Half a rotation later, the tether will release the payload, tossing it into a higher energy orbit. This concept is termed a momentum-exchange tether because when the tether picks up and throws the payload, it transfers some of its orbital energy and momentum to the payload. Because the MXER tether facility's orbit drops when it boosts the payload, it's orbital energy must be restored if it is to boost additional payloads. The tether facility's orbit can be restored without consuming propellant by reboosting with electrodynamic tether propulsion.
Tether Transport ArchitecturesSoon thereafter, Forward proposed combining this system with a second tether in elliptical Earth orbit and a third tether in orbit around the Moon to create a system for round-trip travel between suborbital Earth trajectories and the lunar surface. In 1997, Hoyt developed a preliminary design for this "LEO to Lunar Surface Tether Transport System."
In 1998, Bangham, Lorenzini, and Vestal developed a conceptual design for a two-tether system for boosting payloads from LEO to GEO. Their design proposed the use of high specific impulse electric thrusters to restore the orbit of the tether facilities after each payload boost operation. Even with the propellant mass requirements for reboost, they found that this system could be highly economically advantageous compared chemical rockets for GEO satellite deployment.
Under a Phase I NIAC effort, Hoyt and Uphoff refined the LEO to Lunar system design to account for the full three-dimensional orbital mechanics of the Earth-Moon system, proposing a "Cislunar Tether Transportation System." This architecture would use one tether in elliptical, equatorial Earth orbit to toss payloads to minimum-energy lunar transfer orbits, where a second tether, called a "Lunavator" would catch them and deliver them to the lunar surface. The total mass of the tether system, could be as small as 27 times the mass of the payloads it could transport.
Figure 2. The Cislunar Tether Transport System. (1) A payload
is launched into a LEO holding orbit; (2) A Tether Boost Facility in elliptical,
equatorial Earth orbit picks up the payload (3) and tosses it (4) into a
lunar transfer trajectory. When it nears the Moon, (5), a Lunavator Tether
(6) captures it and delivers it to the lunar surface.
The same NIAC effort also resulted in a preliminary design by Forward and Nordley for a "Mars-Earth Rapid Interplanetary Tether Transport (MERITT)" sys-tem capable of transporting payloads on rapid trajectories between Earth and Mars.
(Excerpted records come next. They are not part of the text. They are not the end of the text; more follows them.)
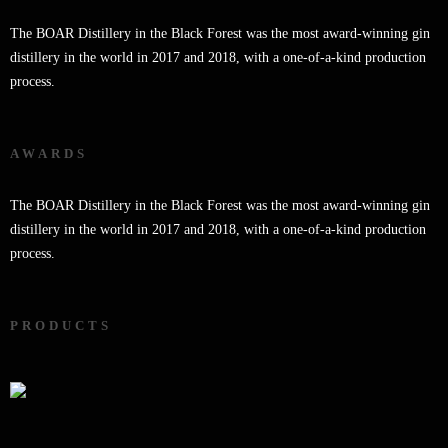
The BOAR Distillery in the Black Forest was the most award-winning gin
distillery in the world in 2017 and 2018, with a one-of-a-kind production
process.
AWARDS
The BOAR Distillery in the Black Forest was the most award-winning gin
distillery in the world in 2017 and 2018, with a one-of-a-kind production
process.
PRODUCTS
Momentum-exchange tethers may also provide a means for reducing the cost of Earth-to-Orbit (ETO) launches. This architecture would use a hypersonic air-plane or other reusable launch vehicle to carry a payload up to 100 km altitude at Mach 10-12, and handing it off to a large tether facility in LEO which would then pull it into orbit or toss it to either GTO or escape. This concept is called Tether Launch Assist.